Mr Andrews has expressed concern about schools after critical reports and international comparisons.
Both councils and ministers would find it easier to intervene in failing schools under the law.
The proposed legislation lowers the threshold for councils to issue warning notices to schools deemed to be failing and reinforces their powers to suspend boards of governors.
Parents would be able to petition governors for meetings, and the law simplifies the process for closing schools with fewer than 10 pupils.
There would also be a legal obligation on councils to have plans to provide sufficient Welsh language places.
There is also a plan to give councils some leeway over the price of school meals, letting them cut the cost for children from big families. At present, every child must be charged the same.
Other changes include requiring local councils to provide free breakfasts for children when primary schools ask for them.
Education authorities would also have a duty to make reasonable provision for an independent counselling service.
Mr Andrews told BBC Radio Wales: "It will simplify the current process for school intervention. The powers are spread among a number of pieces of legislation. I think it's quite complicated for local authorities to find their way through that.
'Recipe for trouble'
"We know there's been a reluctance by local authorities to, for example, issue warning notices at an early stage, when they feel that a school is entering difficulties.
"We have made clear to them our expectations for them to intervene and I hope, therefore, earlier intervention will mean less drastic intervention, in practice."
The NAHT has said it doubted that all 22 councils in Wales have "the required capacity" for "intelligently informed" interventions to raise standards.
Dr Chris Howard, former president of the NAHT and the head of Lewis School in Pengam, Caerphilly county, said difficulties occurred when a school, parents and the local authority could not agree on the problems and how to deal with them.
He also urged the minister to reconsider the trigger point for parental intervention, replacing the need for an annual meeting of parents and governors.
He said: "If only 10% of parents in a very small primary school can engender a meeting with governors which might put the career of the head teacher at stake, then we think that's a recipe for some kind of trouble.
"We think the benchmark should be higher.

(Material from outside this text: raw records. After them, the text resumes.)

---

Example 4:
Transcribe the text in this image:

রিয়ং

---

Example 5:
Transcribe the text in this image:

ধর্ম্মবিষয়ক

No-one would argue that parents have got a huge stake in schools, and need to be given a very large voice in the running of schools.
"But in small schools that 10% benchmark might be too small and I'd like AMs to look at that a bit more closely."
'Balance of power'
Conservative education spokeswoman Angela Burns said: "While there are positive aspects within this Bill, it is imperative that this Labour government gets the balance of power correct and the minister resists his apparent temptation to place too much power in his own hands.
"Local education authorities and consortia are already in place across Wales and should be given the elbow room to do their jobs properly."
Welsh Liberal Democrat leader Kirsty Williams said: "This is an important piece of legislation and it will need thorough consideration before we can agree to support this bill.
"However, we are willing to work with the government, in areas where we agree, to reform our failing education system."
Plaid Cymru education spokesman Simon Thomas welcomed the legislation, but said he would be concerned if performance banding was used as sign that it was failing before ministers intervene.
Mr Thomas said Plaid was still opposed to any future introduction of primary school banding as it was "destructive and unreliable."